For weeks now I have been trying to find more information on the upcoming run. Okay, I admit it. I really wanted to check out the course and scope out the hills. Yes, I’m afraid of hills. If you have knee problems then you know what going d-o-w-n hills can feel like. But, as time went on and I wasn’t finding the slightest bit of information I began to think I was being scammed. I actually started to believe I sent money in to a race/charity that didn’t exist. Despite claims that the run was sponsored by Amnesty International I couldn’t find anything on their site supporting that. I kept finding the same website that brought me to the run in the first place.

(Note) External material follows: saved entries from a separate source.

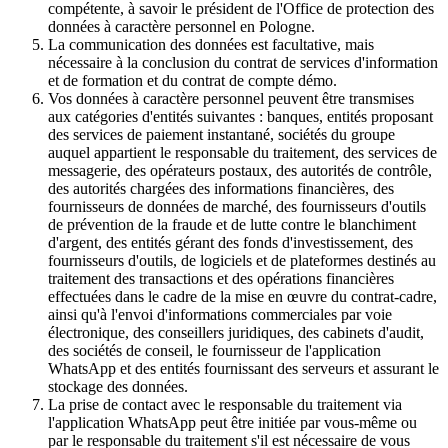
compétente, à savoir le président de l'Office de protection des
données à caractère personnel en Pologne.
La communication des données est facultative, mais
nécessaire à la conclusion du contrat de services d'information
et de formation et du contrat de compte démo.
Vos données à caractère personnel peuvent être transmises
aux catégories d'entités suivantes : banques, entités proposant
des services de paiement instantané, sociétés du groupe
auquel appartient le responsable du traitement, des services de
messagerie, des opérateurs postaux, des autorités de contrôle,
des autorités chargées des informations financières, des
fournisseurs de données de marché, des fournisseurs d'outils
de prévention de la fraude et de lutte contre le blanchiment
d'argent, des entités gérant des fonds d'investissement, des
fournisseurs d'outils, de logiciels et de plateformes destinés au
traitement des transactions et des opérations financières
effectuées dans le cadre de la mise en œuvre du contrat-cadre,
ainsi qu'à l'envoi d'informations commerciales par voie
électronique, des conseillers juridiques, des cabinets d'audit,
des sociétés de conseil, le fournisseur de l'application
WhatsApp et des entités fournissant des serveurs et assurant le
stockage des données.
La prise de contact avec le responsable du traitement via
l'application WhatsApp peut être initiée par vous-même ou
par le responsable du traitement s'il est nécessaire de vous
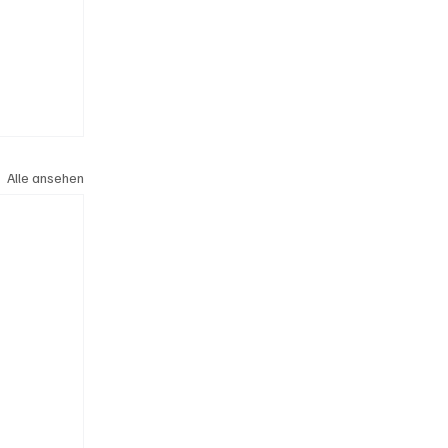
Alle ansehen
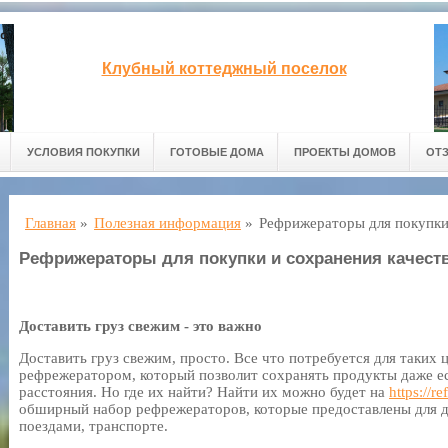
Клубный коттеджный поселок
УСЛОВИЯ ПОКУПКИ
ГОТОВЫЕ ДОМА
ПРОЕКТЫ ДОМОВ
ОТ
Главная
»
Полезная информация
»
Рефрижераторы для покупки 
Рефрижераторы для покупки и сохранения качест
Доставить груз свежим - это важно
Доставить груз свежим, просто. Все что потребуется для таких ц
рефрежератором, который позволит сохранять продукты даже ес
расстояния. Но где их найти? Найти их можно будет на
https://re
обширный набор рефрежераторов, которые предоставлены для до
поездами, транспорте.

Then, just last night – two days before I am to make the trip to NY – I get a packet of information. Scammed by Schenectady not. Directions, check-in times, and that all-important course map. Of course, hills aren’t marked but at least now I know where I’m going. At first glance I thought we would be running through a cemetery. How cool would that be! I pictured Vale souls cheering me on from beyond the grave. I love the idea of ghosts and spirits by my side. I already have an angel and a few demons, why not have a whole party?
So, now my mind is at peace. I’m not thinking the worst of this run. Instead, I’m using it to free me from the crap that haunts me, the sh!t I need to leave behind. I’ll have Daoud Hari’s courage and determination to make me strong.
And just in case that doesn’t work I’m using music from BB’s Gasparilla run to kick my azz. Forget the African beat (for now). Setlist to follow…
I was going to ask everyone I knew to play the music game again. This time with a twist: give me African music for my next 5k. Darfur. The rules would be simple: stay away from South Africa, get as close to Sudan as possible, and mention nothing that would put me to sleep. No zzzzs please. I thought it would be a fun challenge & had bets going that not many people would suggest anything.
But, before I could post anything, before I could put my musical dare in print, a guy named George blew the challenge away. I mentioned my run, mentioned my music, mentioned my need and before I knew it had more music than I knew what to do with. Well, I have a plan, now. Between now and next Saturday I’ll listen to as much as I possibly can and make a mix from what moves me. George knows music.